The Further Adventures of Robinson Crusoe eBook

This eBook from the Gutenberg Project consists of approximately 347 pages of information about The Further Adventures of Robinson Crusoe.

The Further Adventures of Robinson Crusoe eBook

This eBook from the Gutenberg Project consists of approximately 347 pages of information about The Further Adventures of Robinson Crusoe.

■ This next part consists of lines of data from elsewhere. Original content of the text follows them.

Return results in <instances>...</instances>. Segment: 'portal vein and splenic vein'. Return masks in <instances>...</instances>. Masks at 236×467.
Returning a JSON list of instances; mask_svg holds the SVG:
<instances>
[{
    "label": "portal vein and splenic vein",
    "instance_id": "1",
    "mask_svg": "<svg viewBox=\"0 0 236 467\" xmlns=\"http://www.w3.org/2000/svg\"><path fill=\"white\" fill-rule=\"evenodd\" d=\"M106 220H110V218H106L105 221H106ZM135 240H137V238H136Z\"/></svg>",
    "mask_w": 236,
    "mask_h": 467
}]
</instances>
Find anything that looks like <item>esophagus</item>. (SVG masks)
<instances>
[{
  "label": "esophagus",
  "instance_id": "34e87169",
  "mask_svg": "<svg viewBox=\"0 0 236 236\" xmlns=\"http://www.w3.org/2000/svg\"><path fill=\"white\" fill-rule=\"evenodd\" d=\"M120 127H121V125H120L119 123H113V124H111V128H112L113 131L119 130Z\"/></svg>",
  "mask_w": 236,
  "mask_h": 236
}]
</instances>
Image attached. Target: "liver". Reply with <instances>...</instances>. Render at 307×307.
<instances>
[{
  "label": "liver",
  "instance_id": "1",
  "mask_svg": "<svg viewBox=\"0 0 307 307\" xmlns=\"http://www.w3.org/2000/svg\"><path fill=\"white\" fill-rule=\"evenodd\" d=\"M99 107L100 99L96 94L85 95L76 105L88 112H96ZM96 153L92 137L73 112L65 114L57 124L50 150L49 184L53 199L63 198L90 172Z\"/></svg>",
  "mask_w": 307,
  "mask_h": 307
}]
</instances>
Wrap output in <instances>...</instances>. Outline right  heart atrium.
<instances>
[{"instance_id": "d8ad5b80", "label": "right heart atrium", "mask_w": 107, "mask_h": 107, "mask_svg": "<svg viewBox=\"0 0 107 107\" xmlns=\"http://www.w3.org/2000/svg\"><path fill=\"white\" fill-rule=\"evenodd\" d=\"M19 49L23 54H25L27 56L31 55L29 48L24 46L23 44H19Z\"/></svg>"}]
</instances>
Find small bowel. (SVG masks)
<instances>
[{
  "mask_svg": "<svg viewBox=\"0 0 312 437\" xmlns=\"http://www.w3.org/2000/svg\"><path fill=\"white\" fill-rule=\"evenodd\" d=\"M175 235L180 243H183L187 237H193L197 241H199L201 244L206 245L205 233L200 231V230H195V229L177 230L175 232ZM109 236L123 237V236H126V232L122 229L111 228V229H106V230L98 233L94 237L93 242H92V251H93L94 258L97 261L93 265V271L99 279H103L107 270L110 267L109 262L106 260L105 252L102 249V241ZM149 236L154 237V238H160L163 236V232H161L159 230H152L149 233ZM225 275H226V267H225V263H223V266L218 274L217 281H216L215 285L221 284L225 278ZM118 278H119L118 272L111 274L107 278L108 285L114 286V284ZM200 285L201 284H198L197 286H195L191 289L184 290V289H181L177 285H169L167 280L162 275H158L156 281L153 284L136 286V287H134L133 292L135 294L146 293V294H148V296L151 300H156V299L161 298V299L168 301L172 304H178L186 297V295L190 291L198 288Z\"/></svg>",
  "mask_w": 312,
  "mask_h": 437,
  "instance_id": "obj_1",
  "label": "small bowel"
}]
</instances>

I knew this must be the young woman who was his mother’s servant, for there was no other Christian woman on the island:  so I began to persuade him not to do anything of that kind rashly, or because be found himself in this solitary circumstance.  I represented to him that he had some considerable substance in the world, and good friends, as I understood by himself, and the maid also; that the maid was not only poor, and a servant, but was unequal to him, she being six or seven and twenty years old, and he not above seventeen or eighteen; that he might very probably, with my assistance, make a remove from this wilderness, and come into his own country again; and that then it would be a thousand to one but he would repent his choice, and the dislike of that circumstance might be disadvantageous to both.  I was going to say more, but he interrupted me, smiling, and told me, with a great deal of modesty, that I mistook in my guesses—­that he had nothing of that kind in his thoughts; and he was very glad to hear that I had an intent of putting them in a way to see their own country again; and nothing should have made him think of staying there, but that the voyage I was going was so exceeding long and hazardous, and would carry him quite out of the reach of all his friends; that he had nothing to desire of me but that I would settle him in some little property in the island where he was, give him a servant or two, and some few necessaries, and he would live here like a planter, waiting the good time when, if ever I returned to England, I would redeem him.  He hoped I would not be unmindful of him when I came to England:  that he would give me some letters to his friends in London, to let them know how good I had been to him, and in what part of the world and what circumstances I had left him in:  and he promised me that whenever I redeemed him, the plantation, and all the improvements he had made upon it, let the value be what it would, should be wholly mine.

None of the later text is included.